Data pipeline is a generic term for moving data from one place to another. For example, it could be moving data from one server to another server.

ETL

An ETL pipeline is a specific kind of data pipeline and very common. ETL stands for Extract, Transform, Load. Imagine that you have a database containing web log data. Each entry contains the IP address of a user, a timestamp, and the link that the user clicked.

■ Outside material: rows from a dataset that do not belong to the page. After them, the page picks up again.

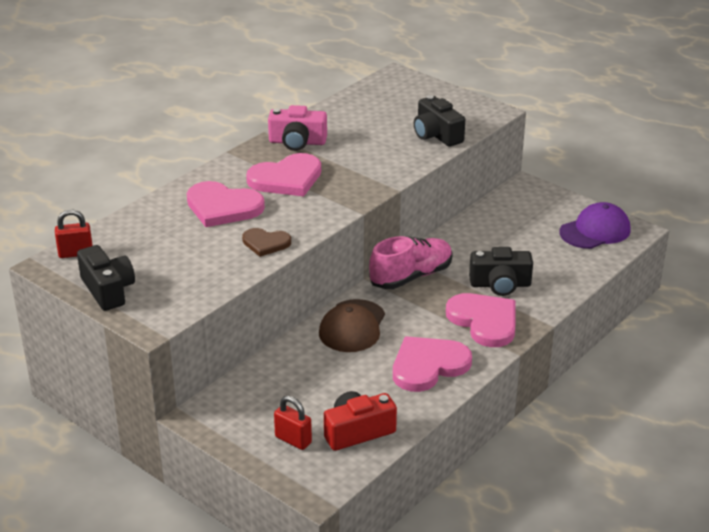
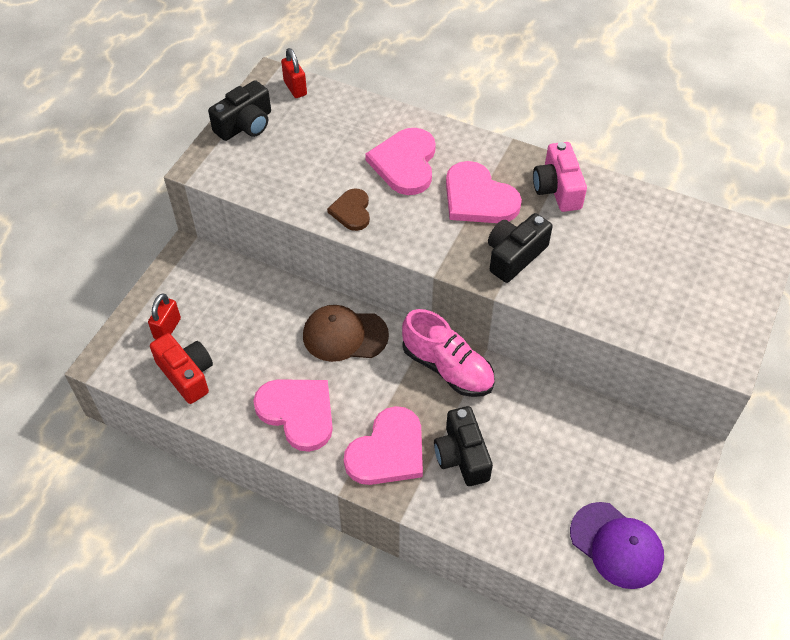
camera: 75 degrees right, 20 degrees up
black camera [414,95,465,147] -> black camera moved to [488,213,553,283]

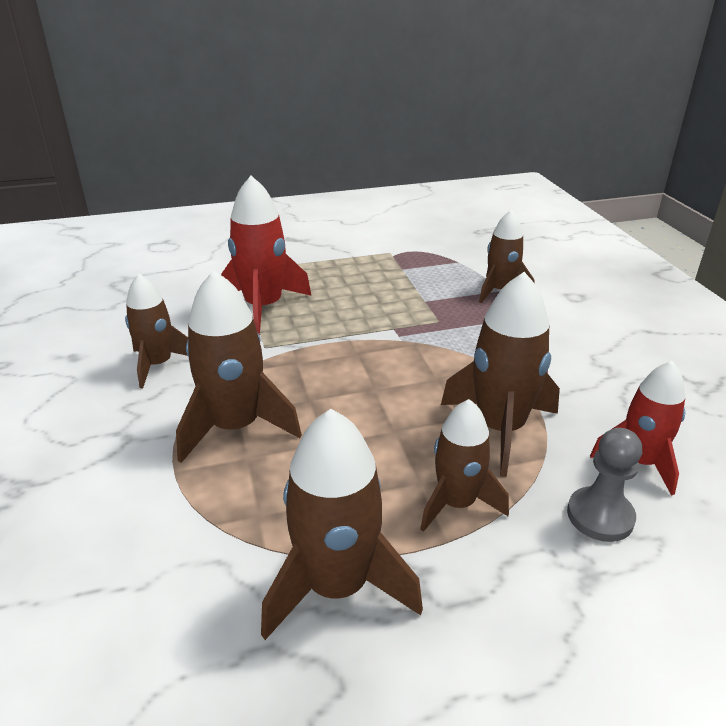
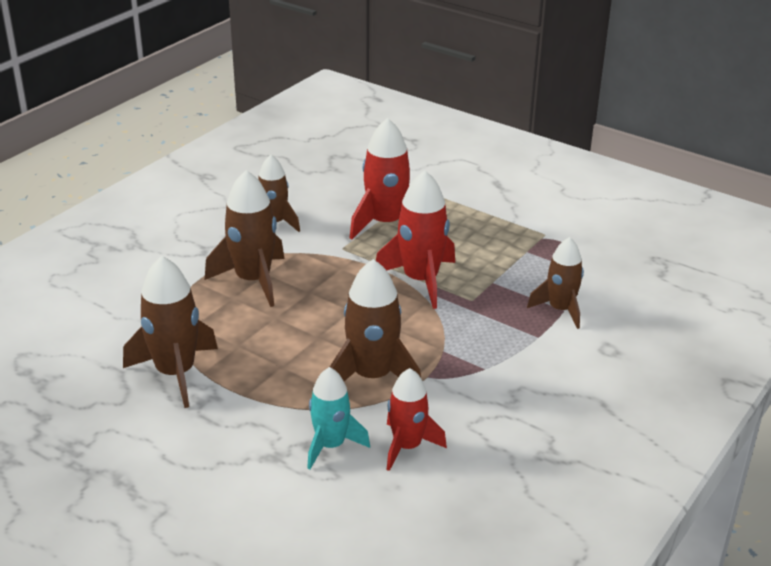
camera: 50 degrees right, 0 degrees up
brown rocket [420,399,509,532] -> none
grey pawn [567,428,642,542] -> turquoise rocket [307,367,370,469]
none -> red rocket [376,170,455,309]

What if your company wanted to run an analysis of links clicked by city and by day? You would need another data set that maps IP address to a city, and you would also need to extract the day from the timestamp. With an ETL pipeline, you could run code once per day that would extract the previous day's log data, map IP address to city, aggregate link clicks by city, and then load these results into a new database. That way, a data analyst or scientist would have access to a table of log data by city and day. That is more convenient than always having to run the same complex data transformations on the raw web log data.

Before cloud computing, businesses stored their data on large, expensive, private servers. Running queries on large data sets, like raw web log data, could be expensive both economically and in terms of time. But data analysts might need to query a database multiple times even in the same day; hence, pre-aggregating the data with an ETL pipeline makes sense.

ELT

ELT (Extract, Load, Transform) pipelines have gained traction since the advent of cloud computing. Cloud computing has lowered the cost of storing data and running queries on large, raw data sets. Many of these cloud services, like Amazon Redshift, Google BigQuery, or IBM Db2 can be queried using SQL or a SQL-like language. With these tools, the data gets extracted, then loaded directly, and finally transformed at the end of the pipeline.

However, ETL pipelines are still used even with these cloud tools. Oftentimes, it still makes sense to run ETL pipelines and store data in a more readable or intuitive format. This can help data analysts and scientists work more efficiently as well as help an organization become more data driven.